→ Excerpted data

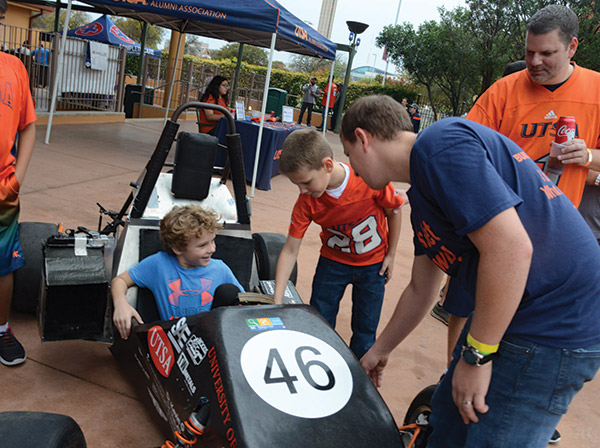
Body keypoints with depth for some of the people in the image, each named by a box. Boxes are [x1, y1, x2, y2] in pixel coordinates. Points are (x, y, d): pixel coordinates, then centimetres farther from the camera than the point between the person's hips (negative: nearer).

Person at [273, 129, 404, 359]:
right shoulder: (306, 202, -22)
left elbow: (394, 213, -10)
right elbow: (290, 251, -16)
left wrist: (390, 255, -2)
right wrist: (277, 301, -20)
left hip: (373, 264, -1)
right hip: (333, 261, 2)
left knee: (365, 330, 8)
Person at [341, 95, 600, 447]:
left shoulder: (439, 144, -18)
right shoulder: (423, 194, 14)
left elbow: (511, 247, -27)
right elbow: (420, 290, 23)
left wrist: (476, 356, -18)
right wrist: (380, 350, 33)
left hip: (557, 323, -10)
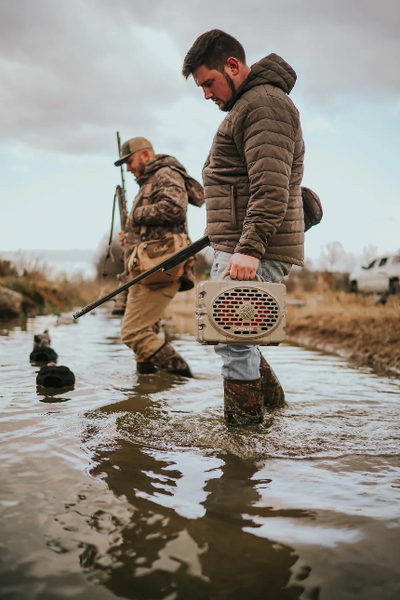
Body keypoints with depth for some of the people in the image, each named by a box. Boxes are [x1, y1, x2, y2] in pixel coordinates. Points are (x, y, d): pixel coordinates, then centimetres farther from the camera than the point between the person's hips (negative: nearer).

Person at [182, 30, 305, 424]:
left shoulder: (265, 103, -11)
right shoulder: (246, 106, 23)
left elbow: (271, 187, -23)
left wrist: (249, 248, -29)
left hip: (256, 252, -11)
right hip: (237, 247, 11)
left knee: (230, 336, -9)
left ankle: (243, 432, 2)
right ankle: (268, 395, 29)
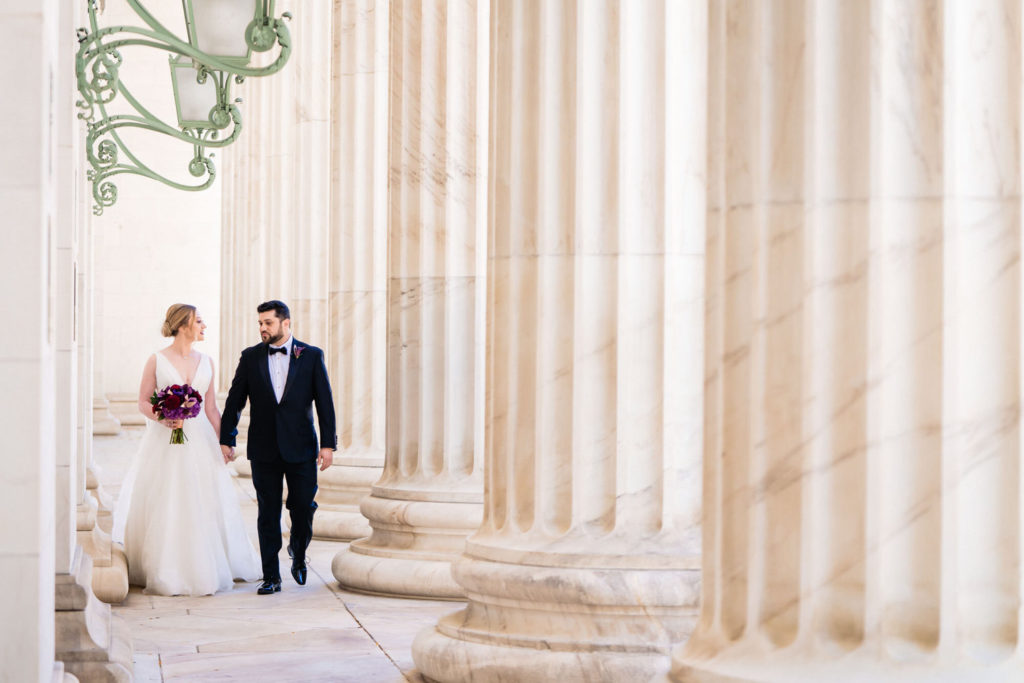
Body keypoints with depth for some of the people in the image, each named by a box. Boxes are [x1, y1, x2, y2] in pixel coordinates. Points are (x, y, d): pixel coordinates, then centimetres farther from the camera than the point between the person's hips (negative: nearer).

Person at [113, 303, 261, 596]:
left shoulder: (205, 362, 9)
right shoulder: (156, 360, -2)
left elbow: (211, 409, 11)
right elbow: (143, 402, -1)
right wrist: (163, 418, -19)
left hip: (198, 442, 4)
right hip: (164, 443, -3)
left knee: (203, 505, 3)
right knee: (163, 507, -2)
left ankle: (203, 569, 14)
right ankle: (165, 574, 7)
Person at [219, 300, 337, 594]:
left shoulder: (311, 356, 1)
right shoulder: (250, 357, 4)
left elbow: (324, 402, 0)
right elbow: (234, 401, 8)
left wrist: (328, 444, -5)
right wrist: (226, 439, 4)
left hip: (301, 448, -1)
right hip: (264, 449, 1)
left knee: (303, 508, 0)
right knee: (268, 514, 3)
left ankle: (298, 553, 30)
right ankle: (271, 577, 9)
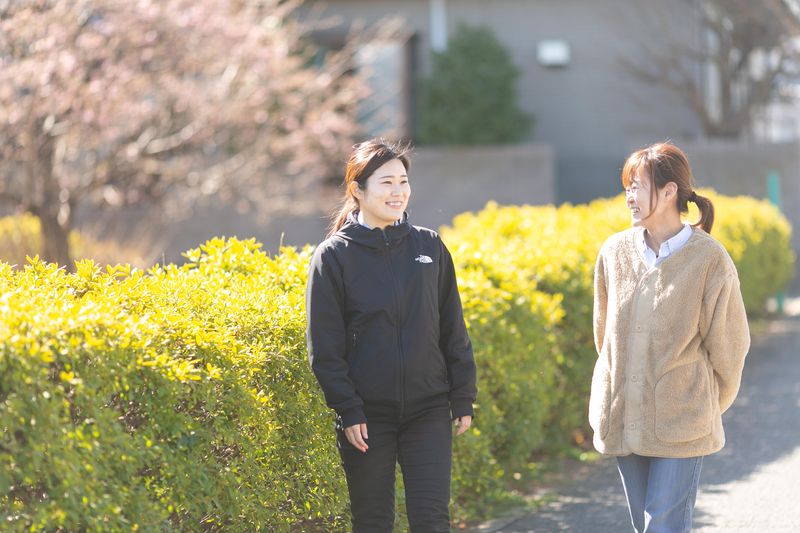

→ What the task requires
Go through the material and set it down again exactly, but without any pictures.

→ Response to the task
Body keypoints with depth for some of the people in the image, each named by a box. Boxes are [x1, y1, x2, y2] in pixel coordinates. Points are (x, y, d): pixel coordinates, then centimetres farther from the camera than the point between the person's hips (negative: nearer).

Person at [273, 129, 404, 359]:
right shoulder: (306, 202, -22)
left elbow: (394, 213, -10)
right elbow: (290, 251, -16)
left wrist: (390, 255, -2)
right wrist: (277, 301, -20)
left hip: (373, 264, -1)
right hip: (333, 261, 2)
left knee: (365, 330, 8)
Person at [341, 95, 600, 447]:
left shoulder: (439, 144, -18)
right shoulder: (423, 194, 14)
left elbow: (511, 247, -27)
right elbow: (420, 290, 23)
left wrist: (476, 356, -18)
right wrist: (380, 350, 33)
left hip: (557, 323, -10)
Body keypoints with depth for some of the people in the image, each named by a box. Boxes are [x1, y1, x2, y2] in pixel coordinates. Points are (x, y, d): pixel coordinates, then centimetres farther from the camera than the point between the person's hips (negative: nearer).

Person at [182, 30, 305, 424]:
left shoulder: (265, 103, -11)
right shoulder: (246, 106, 23)
left elbow: (271, 187, -23)
left wrist: (249, 248, -29)
left hip: (256, 252, -11)
right hip: (237, 247, 11)
left knee: (230, 336, -9)
left ankle: (243, 432, 2)
right ankle: (268, 395, 29)
Body keypoints with depth for some of the people in the image, each named by a box. Boxes are [x1, y1, x2, y2] in pixel coordinates. Points are (x, y, d): pixel coordinates, then centimetres farther from the camera than the point between the person's hips (negative: nearer).

Person at [113, 303, 261, 596]:
left shoulder: (205, 362, 9)
right shoulder: (156, 360, -2)
left elbow: (211, 409, 11)
right elbow: (143, 402, -1)
right wrist: (163, 418, -19)
left hip: (198, 442, 4)
right hip: (164, 443, -3)
left knee: (203, 505, 3)
right knee: (163, 507, -2)
left ankle: (203, 569, 14)
right ankle: (165, 574, 7)
Person at [219, 300, 337, 594]:
left shoulder: (311, 356, 1)
right shoulder: (250, 357, 4)
left elbow: (324, 402, 0)
right elbow: (234, 401, 8)
left wrist: (328, 444, -5)
right wrist: (226, 439, 4)
left hip: (301, 448, -1)
right hip: (264, 449, 1)
left knee: (303, 508, 0)
right knee: (268, 514, 3)
left ankle: (298, 553, 30)
right ankle: (271, 577, 9)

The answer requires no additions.